Dhaka, May 12 (EFE).- The screening of “Pathaan” in Bangladesh, the first Hindi film to be released in the country in eight years, drew packed audiences on Friday.
While many cinemagoers have welcomed the opportunity to watch masalamix Indian films in Bangladesh, the move has sparked concerns among local filmmakers and industry stakeholders about the impact on the domestic film industry.
The spy thriller “Pathaan”, starring Shah Rukh Khan and Deepika Padukone, was shown in 41 cinemas across Bangladesh, including popular theaters in Dhaka, and attracted a full audience.
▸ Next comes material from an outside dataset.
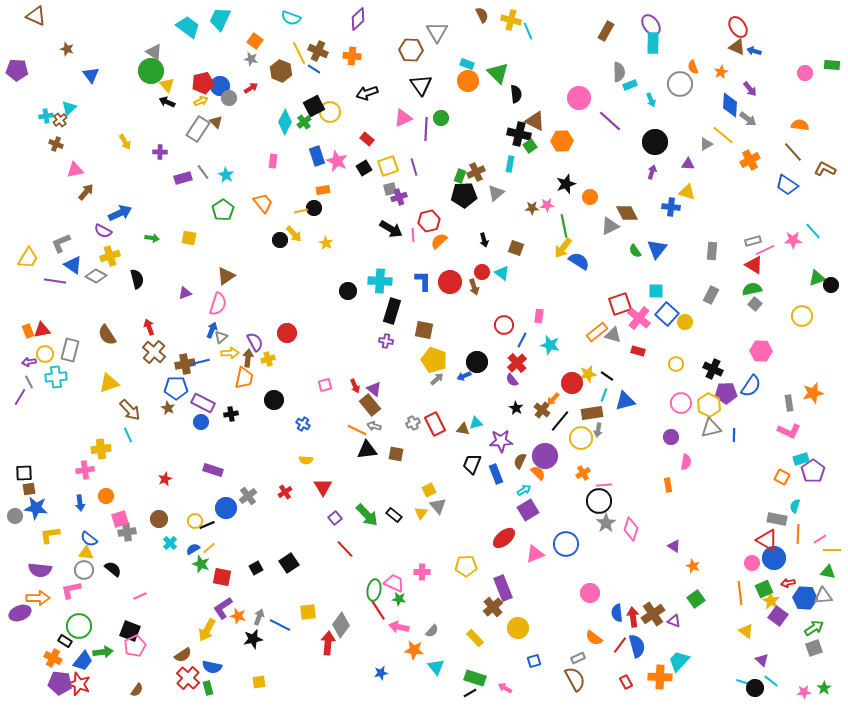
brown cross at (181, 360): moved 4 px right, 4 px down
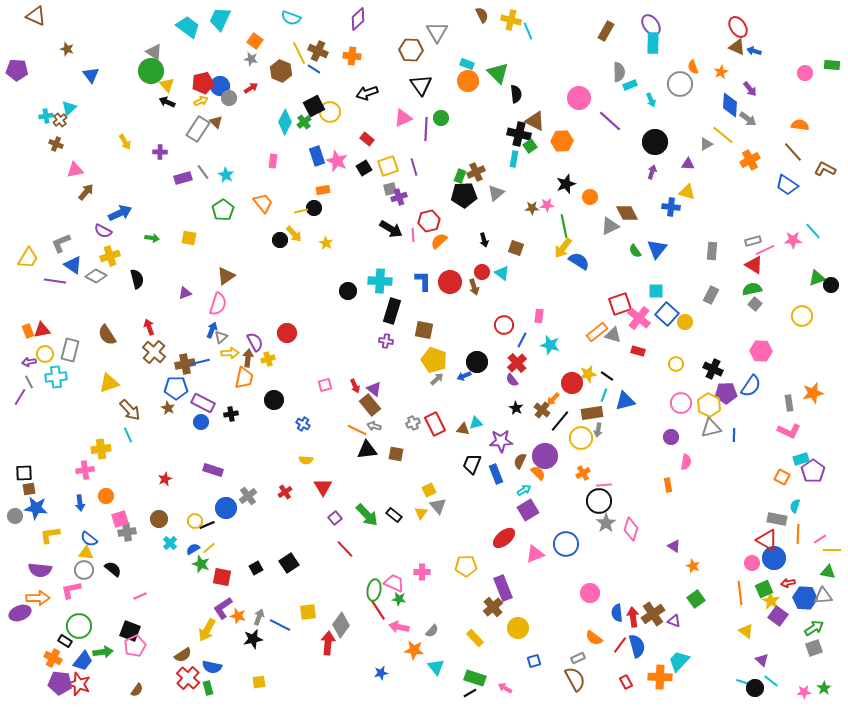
cyan rectangle at (510, 164): moved 4 px right, 5 px up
“Today is really a big day for me as I am a huge fan of Shah Rukh Khan. This is the first time I see his film in a hall,” said Sayem Sami, a member of Shah Rukh Khan fan group SRK Universe, joining the queue in front of Star Cineplex in Dhaka.
Tanvir Rahim, a member of another fan group, True SRKhan, said he came with a group to watch the movie on the first day of its release.
“We were waiting for this. None of us wanted to miss the first show,” Rahim said.
Many had to return disappointed because they could not find a ticket.
“I thought I would get a ticket anyway and did not go for an advance ticket. But today you can see a big queue,” said Mukhtar Hossain.
“Pathaan” is the first Hindi film released in Bangladesh in eight years.
Back in 2015, the Bangladesh government permitted the screening of the Salman Khan-starring film “Wanted.”
However, it was quickly taken down due to protests from local actors and directors who argued that allowing Hindi films would lead to the destruction of the local film industry.
In April of this year, the Bangladesh government granted conditional approval to import films in languages spoken in the Indian subcontinent as part of the South Asian Free Trade Area (SAFTA) agreement, thus paving the way for the release of “Pathaan.”
The decision marked a significant shift in the policy, as the country had previously banned Indian films since its independence in 1971 until the release of “Wanted” in 2015.
The government’s decision to allow the screening of Indian films drew a mixed reaction from local film industry stakeholders.
While some welcomed the move, citing the lack of domestic content and the need to revitalize the industry, others expressed concern that it would lead to unfair competition and the domination of Hindi films in the country.
There were also calls for the government to regulate the number of Hindi films that can be screened each year and to impose heavy duties to protect the local industry.
“We are seeing it positively, because we don’t have enough content here. Our industry is ruined, and all the big directors are sitting idle,” Iftekhar Uddin Nawshad, the owner of the famous Dhaka cinema hall Modhumita Movies, told EFE.
“We found no benefit in protecting the local film industry. There is a saying that ‘monopoly kills.’ This is what happened here. The film industry is in a deep black hole,” he said.
Nawshad said though Bangladesh had nearly 1,500 cinema halls in the past, barely 100 were in operation now.